We mourn, nahzanu نحزن, we bereave, nata’lamu نتألم, we grieve the Palestinians not in Palestine, in exile, in diaspora, whose eyes are glued to the Telegram obituaries, whose lives were predestined for heartbreak. The ones who have been forced to consume images of their our suffering, murder, genocide across decades, in death and in life. The ones who have resisted not just by learning about their immense, beautiful history, culture, struggle but also keeping it alive in a world hellbent on hiding it, denying it, exterminating it. Firing bullets into the notion that when our old die, we would ever dare forget. We grieve how scattered we are, how life has halted for us, while the earth continues to spin on its axis (repetition). Moving and breathing while the words on this page sit like a corpse draped in white, fixed, frozen, cold, insignificant.
We grieve the people in Palestine yet to be grieved that will have been murdered by the time we publish this essay, who will have perished by the time you finish reading it. The ones who foresaw their martyrdom and wrote their own eulogies. Is there a word for grieving in advance? Is writing about those still alive in the past tense prophetic of their death or is it simply the grim reality? When they are buried, do we write another meandering essay, or do we copy and paste what has already been written? How many more times until language collapses underneath the weight of homes, hospitals, and schools? We not only repeat the words “we grieve,” we even repeat the sentence structure and syntax; each paragraph reads like the last until they are indistinguishable from one another. We grieve, we grieve, we grieve, we grieve, we…
As wildfires rage beneath the sky where missiles fly, family trees have been set ablaze! Entire families and ancestral lines of Palestine have been wiped out! The loss of entire lineages of resistance to displacement, who lived on their land for centuries and millennia gone with a single strike is incomprehensible! We are rageful at our inadequacy! Writing as though a single strike of this pen could bring back the generations and generations and generations and generations and generations and generations that had tilled the soil, watered the graves, and tended to those also gone! Families that have not just been fragmented and forever changed, but entirely eradicated — ended! No amount of grief, no paragraphs of prose, no sophisticated analogy can pull centuries of ancestry from beneath the rubble and within the flames! Ending every sentence with an exclamation point cannot convey how the heart breaks! WRITING THIS IN A SHOUT CAN’T EITHER!

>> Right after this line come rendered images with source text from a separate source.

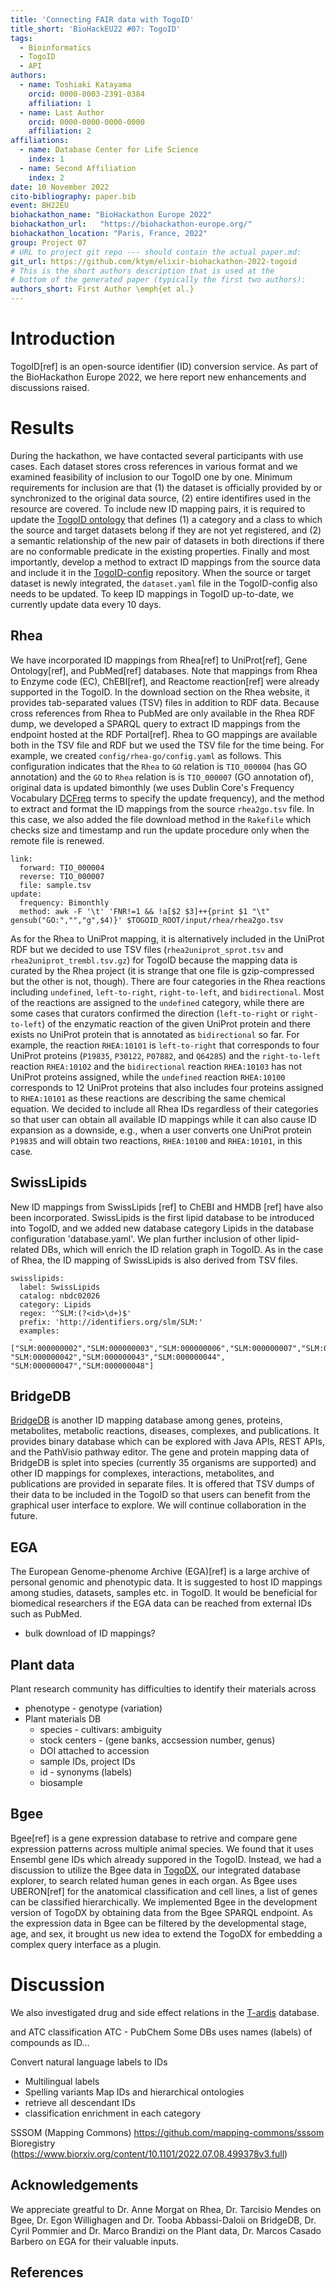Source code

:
 ```yaml
---
title: 'Connecting FAIR data with TogoID'
title_short: 'BioHackEU22 #07: TogoID'
tags:
  - Bioinformatics
  - TogoID
  - API
authors:
  - name: Toshiaki Katayama
    orcid: 0000-0003-2391-0384
    affiliation: 1
  - name: Last Author
    orcid: 0000-0000-0000-0000
    affiliation: 2
affiliations:
  - name: Database Center for Life Science
    index: 1
  - name: Second Affiliation
    index: 2
date: 10 November 2022
cito-bibliography: paper.bib
event: BH22EU
biohackathon_name: "BioHackathon Europe 2022"
biohackathon_url:   "https://biohackathon-europe.org/"
biohackathon_location: "Paris, France, 2022"
group: Project 07
# URL to project git repo --- should contain the actual paper.md:
git_url: https://github.com/ktym/elixir-biohackathon-2022-togoid
# This is the short authors description that is used at the
# bottom of the generated paper (typically the first two authors):
authors_short: First Author \emph{et al.}
---
```



# Introduction

TogoID[ref] is an open-source identifier (ID) conversion service. As part of the BioHackathon Europe 2022, we here report new enhancements and discussions raised.

# Results

During the hackathon, we have contacted several participants with use cases. Each dataset stores cross references in various format and we examined feasibility of inclusion to our TogoID one by one. Minimum requirements for inclusion are that (1) the dataset is officially provided by or synchronized to the original data source, (2) entire identifires used in the resource are covered. To include new ID mapping pairs, it is required to update the [TogoID ontology](https://togoid.dbcls.jp/ontology) that defines (1) a category and a class to which the source and target datasets belong if they are not yet registered, and (2) a semantic relationship of the new pair of datasets in both directions if there are no conformable predicate in the existing properties. Finally and most importantly, develop a method to extract ID mappings from the source data and include it in the [TogoID-config](https://github.com/dbcls/togoid-config) repository. When the source or target dataset is newly integrated, the `dataset.yaml` file in the TogoID-config also needs to be updated. To keep ID mappings in TogoID up-to-date, we currently update data every 10 days.

## Rhea

We have incorporated ID mappings from Rhea[ref] to UniProt[ref], Gene Ontology[ref], and PubMed[ref] databases. Note that mappings from Rhea to Enzyme code (EC), ChEBI[ref], and Reactome reaction[ref] were already supported in the TogoID. In the download section on the Rhea website, it provides tab-separated values (TSV) files in addition to RDF data. Because cross references from Rhea to PubMed are only available in the Rhea RDF dump, we developed a SPARQL query to extract ID mappings from the endpoint hosted at the RDF Portal[ref]. Rhea to GO mappings are available both in the TSV file and RDF but we used the TSV file for the time being. For example, we created `config/rhea-go/config.yaml` as follows. This configuration indicates that the `Rhea` to `GO` relation is `TIO_000004` (has GO annotation) and the `GO` to `Rhea` relation is is `TIO_000007` (GO annotation of), original data is updated bimonthly (we uses Dublin Core's Frequency Vocabulary [DCFreq](https://www.dublincore.org/specifications/dublin-core/collection-description/frequency/) terms to specify the update frequency), and the method to extract and format the ID mappings from the source `rhea2go.tsv` file. In this case, we also added the file download method in the `Rakefile` which checks size and timestamp and run the update procedure only when the remote file is renewed.

```
link:
  forward: TIO_000004
  reverse: TIO_000007
  file: sample.tsv
update:
  frequency: Bimonthly
  method: awk -F '\t' 'FNR!=1 && !a[$2 $3]++{print $1 "\t" gensub("GO:","","g",$4)}' $TOGOID_ROOT/input/rhea/rhea2go.tsv
```

As for the Rhea to UniProt mapping, it is alternatively included in the UniProt RDF but we decided to use TSV files (`rhea2uniprot_sprot.tsv` and `rhea2uniprot_trembl.tsv.gz`) for TogoID because the mapping data is curated by the Rhea project (it is strange that one file is gzip-compressed but the other is not, though). There are four categories in the Rhea reactions including `undefined`, `left-to-right`, `right-to-left`, and `bidirectional`. Most of the reactions are assigned to the `undefined` category, while there are some cases that curators confirmed the direction (`left-to-right` or `right-to-left`) of the enzymatic reaction of the given UniProt protein and there exists no UniProt protein that is annotated as `bidirectional` so far. For example, the reaction `RHEA:10101` is `left-to-right` that corresponds to four UniProt proteins (`P19835`, `P30122`, `P07882`, and `Q64285`) and the `right-to-left` reaction `RHEA:10102` and the `bidirectional` reaction `RHEA:10103` has not UniProt proteins assigned, while the `undefined` reaction `RHEA:10100` corresponds to 12 UniProt proteins that also includes four proteins assigned to `RHEA:10101` as these reactions are describing the same chemical equation. We decided to include all Rhea IDs regardless of their categories so that user can obtain all available ID mappings while it can also cause ID expansion as a downside, e.g., when a user converts one UniProt protein `P19835` and will obtain two reactions, `RHEA:10100` and `RHEA:10101`, in this case.

## SwissLipids

New ID mappings from SwissLipids [ref] to ChEBI and HMDB [ref] have also been incorporated. SwissLipids is the first lipid database to be introduced into TogoID, and we added new database category Lipids in the database configuration 'database.yaml'. We plan further inclusion of other lipid-related DBs, which will enrich the ID relation graph in TogoID. As in the case of Rhea, the ID mapping of SwissLipids is also derived from TSV files.

```
swisslipids:
  label: SwissLipids
  catalog: nbdc02026
  category: Lipids
  regex: '^SLM:(?<id>\d+)$'
  prefix: 'http://identifiers.org/slm/SLM:'
  examples:
    - ["SLM:000000002","SLM:000000003","SLM:000000006","SLM:000000007","SLM:000000035", "SLM:000000042","SLM:000000043","SLM:000000044", "SLM:000000047","SLM:000000048"]
```

## BridgeDB

[BridgeDB](https://bridgedb.github.io/) is another ID mapping database among genes, proteins, metabolites, metabolic reactions, diseases, complexes, and publications. It provides binary database which can be explored with Java APIs, REST APIs, and the PathVisio pathway editor. The gene and protein mapping data of BridgeDB is splet into species (currently 35 organisms are supported) and other ID mappings for complexes, interactions, metabolites, and publications are provided in separate files. It is offered that TSV dumps of their data to be included in the TogoID so that users can benefit from the graphical user interface to explore. We will continue collaboration in the future.

## EGA

The European Genome-phenome Archive (EGA)[ref] is a large archive of personal genomic and phenotypic data. It is suggested to host ID mappings among studies, datasets, samples etc. in TogoID. It would be beneficial for biomedical researchers if the EGA data can be reached from external IDs such as PubMed.

- bulk download of ID mappings?

## Plant data

Plant research community has difficulties to identify their materials across 
* phenotype - genotype (variation)
* Plant materials DB
  * species - cultivars: ambiguity
  * stock centers - (gene banks, accsession number, genus)
  * DOI attached to accession
  * sample IDs, project IDs
  * id - synonyms (labels)
  * biosample
  

## Bgee

Bgee[ref] is a gene expression database to retrive and compare gene expression patterns across multiple animal species. We found that it uses Ensembl gene IDs which already suppored in the TogoID. Instead, we had a discussion to utilize the Bgee data in [TogoDX](https://togodx.dbcls.jp/human/), our integrated database explorer, to search related human genes in each organ. As Bgee uses UBERON[ref] for the anatomical classification and cell lines, a list of genes can be classified hierarchically. We implemented Bgee in the development version of TogoDX by obtaining data from the Bgee SPARQL endpoint. As the expression data in Bgee can be filtered by the developmental stage, age, and sex, it brought us new idea to extend the TogoDX for embedding a complex query interface as a plugin.

# Discussion

We also investigated drug and side effect relations in the [T-ardis](http://www.bioinsilico.org/T-ARDIS/) database. 

and ATC classification
ATC - PubChem
Some DBs uses names (labels) of compounds as ID...


Convert natural language labels to IDs
* Multilingual labels
* Spelling variants
Map IDs and hierarchical ontologies
* retrieve all descendant IDs
* classification enrichment in each category

SSSOM (Mapping Commons) https://github.com/mapping-commons/sssom
Bioregistry (https://www.biorxiv.org/content/10.1101/2022.07.08.499378v3.full)

## Acknowledgements

We appreciate greatful to Dr. Anne Morgat on Rhea, Dr. Tarcisio Mendes on Bgee, Dr. Egon Willighagen and Dr. Tooba Abbassi-Daloii on BridgeDB, Dr. Cyril Pommier and Dr. Marco Brandizi on the Plant data, Dr. Marcos Casado Barbero on EGA for their valuable inputs.

## References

We grieve all of Palestine. We grieve the parts of Her no one speaks about. We grieve the many things there are to grieve that these pages have no space for: our ancestors, our homes, our sick, our injured, our land. The list is endless — it grows while the grief drains us of the energy to write even when every single victim requires entire bodies of work. We have repeated ad nauseam the word “grieve” that it has been stripped of its meaning. From the beginning we were aware that writing on this is deeply flawed: language cannot communicate what the mind cannot process. Maybe we do not need to write. Maybe we weaponize our chants as eulogy, turn our marching into prayer, transform the streets into a funeral procession.